Entrepreneurs in hotel-short Rio offer rentals in crime-ridden favelas
Some World Cup Fans Will Really Be Slumming
Photograph by Yasayoshi Chiba/AFP/Getty Images

For Dembore Silva, this year’s World Cup in Brazil means a new motorcycle. That’s what the 26-year-old plans to buy with the proceeds from renting out his studio apartment in Brazil’s biggest slum for the month-long soccer tournament, which ends on July 13. He expects to collect 4,000 reais ($1,784) from guests willing to sample life on the wild side of Rio de Janeiro’s favelas (slum neighborhoods), where federal troops in March were sent to help local police after at least five officers were killed this year and drug gangs and organized crime torched police buildings. “I’m going to be out of my apartment during the World Cup, but my pocket’s going to be so happy,” says Silva, who makes a living guiding tourists around Rio’s slums.
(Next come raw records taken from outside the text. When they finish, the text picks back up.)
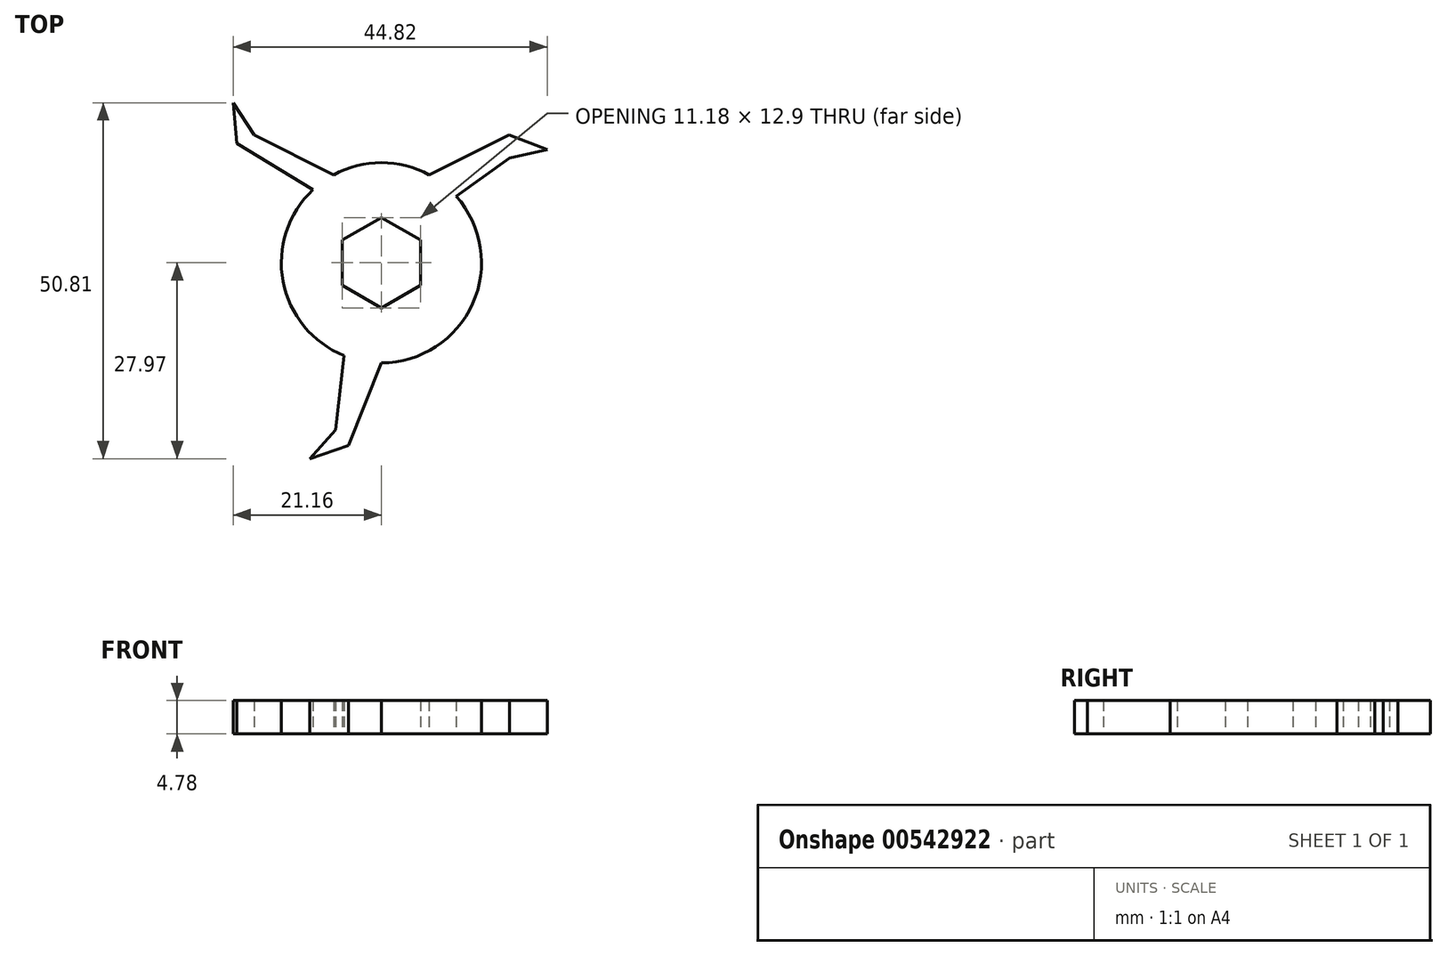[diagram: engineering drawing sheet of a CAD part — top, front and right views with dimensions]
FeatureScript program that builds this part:
annotation { "Feature Type Name" : "Feature", "Feature Type Description" : "" }
export const myFeature = defineFeature(function(context is Context, id is Id, definition is map)
    precondition{}
    {
        {
            var Q0;
            Q0=qCreatedBy(makeId("Top.planeOp"),FACE);
            var sketch = newSketch(context, id + "F0", { "sketchPlane" : qUnion([Q0])});
            skCircle(sketch, "E0", {"center": v(0, 0) * mm, "radius": 14.29 * mm});
            skPoint(sketch, "E1.end.orphan", {"position": v(12.7, 14.29) * mm});
            skPoint(sketch, "E1.start.orphan", {"position": v(0, 14.29) * mm});
            skPoint(sketch, "E2.start.orphan", {"position": v(13.26, 14.29) * mm});
            skPoint(sketch, "E3.start.orphan", {"position": v(12.7, 11.87) * mm});
            skPoint(sketch, "E4.end.orphan", {"position": v(-8.69, -11.34) * mm});
            skPoint(sketch, "E5.end.orphan", {"position": v(-17.74, -11.34) * mm});
            skPoint(sketch, "E6.start.orphan", {"position": v(0, -14.29) * mm});
            skLineSegment(sketch, "E7", {"start": v(0, -14.29) * mm, "end": v(-4.7, -26.09) * mm});
            skLineSegment(sketch, "E8", {"start": v(-4.7, -26.09) * mm, "end": v(-10.22, -27.97) * mm});
            skLineSegment(sketch, "E9", {"start": v(-10.22, -27.97) * mm, "end": v(-6.56, -23.85) * mm});
            skLineSegment(sketch, "E10", {"start": v(-6.56, -23.85) * mm, "end": v(-5.32, -13.26) * mm});
            skPoint(sketch, "E11.end.orphan", {"position": v(-9.8, 10.4) * mm});
            skPoint(sketch, "E12.end.orphan", {"position": v(-17.06, 10.4) * mm});
            skLineSegment(sketch, "E13", {"start": v(-9.8, 10.4) * mm, "end": v(-20.63, 17.02) * mm});
            skLineSegment(sketch, "E14", {"start": v(-20.63, 17.02) * mm, "end": v(-21.16, 22.84) * mm});
            skLineSegment(sketch, "E15", {"start": v(-21.16, 22.84) * mm, "end": v(-18.16, 18.21) * mm});
            skLineSegment(sketch, "E16", {"start": v(-18.16, 18.21) * mm, "end": v(-6.82, 12.55) * mm});
            skPoint(sketch, "E17.start.orphan", {"position": v(12.03, 11.87) * mm});
            skLineSegment(sketch, "E18", {"start": v(6.82, 12.55) * mm, "end": v(18.2, 18.21) * mm});
            skLineSegment(sketch, "E19", {"start": v(18.2, 18.21) * mm, "end": v(23.66, 16.14) * mm});
            skLineSegment(sketch, "E20", {"start": v(23.66, 16.14) * mm, "end": v(18.28, 14.93) * mm});
            skLineSegment(sketch, "E21", {"start": v(18.28, 14.93) * mm, "end": v(10.67, 9.5) * mm});
            skCircle(sketch, "E22.cCircle", {"center": v(0, 0) * mm, "radius": 5.59 * mm, "construction": true});
            skLineSegment(sketch, "E22.0", {"start": v(5.59, 3.23) * mm, "end": v(5.59, -3.23) * mm});
            skLineSegment(sketch, "E22.1", {"start": v(5.59, -3.23) * mm, "end": v(0, -6.45) * mm});
            skLineSegment(sketch, "E22.2", {"start": v(0, -6.45) * mm, "end": v(-5.59, -3.23) * mm});
            skLineSegment(sketch, "E22.3", {"start": v(-5.59, -3.23) * mm, "end": v(-5.59, 3.23) * mm});
            skLineSegment(sketch, "E22.4", {"start": v(-5.59, 3.23) * mm, "end": v(0, 6.45) * mm});
            skLineSegment(sketch, "E22.5", {"start": v(0, 6.45) * mm, "end": v(5.59, 3.23) * mm});
            skPoint(sketch, "E22.0.midPoint", {"position": v(5.59, 0) * mm});
            skSolve(sketch);
        }
        {
            var Q0;
            Q0 = qSketchRegion(id + "F0", true);
            extrude(context, id + "F1", {"entities" : qUnion([Q0]), "depth" : 4.78 * mm, "offsetDistance" : 25.4 * mm});
        }
    });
About half of the 600,000 foreign visitors expected for the World Cup will visit Rio, where many matches including the final will be played. They’ll compete for 55,400 hotel beds, with much of the remaining demand being met by people renting out their homes. That’s a potential gold mine for would-be entrepreneurs, who have listed scores of slum properties for rent on websites including Airbnb and Favela Experience, set up by Elliot Rosenberg, a 24-year-old from the U.S. with a degree in commerce and Latin American studies from the University of Virginia.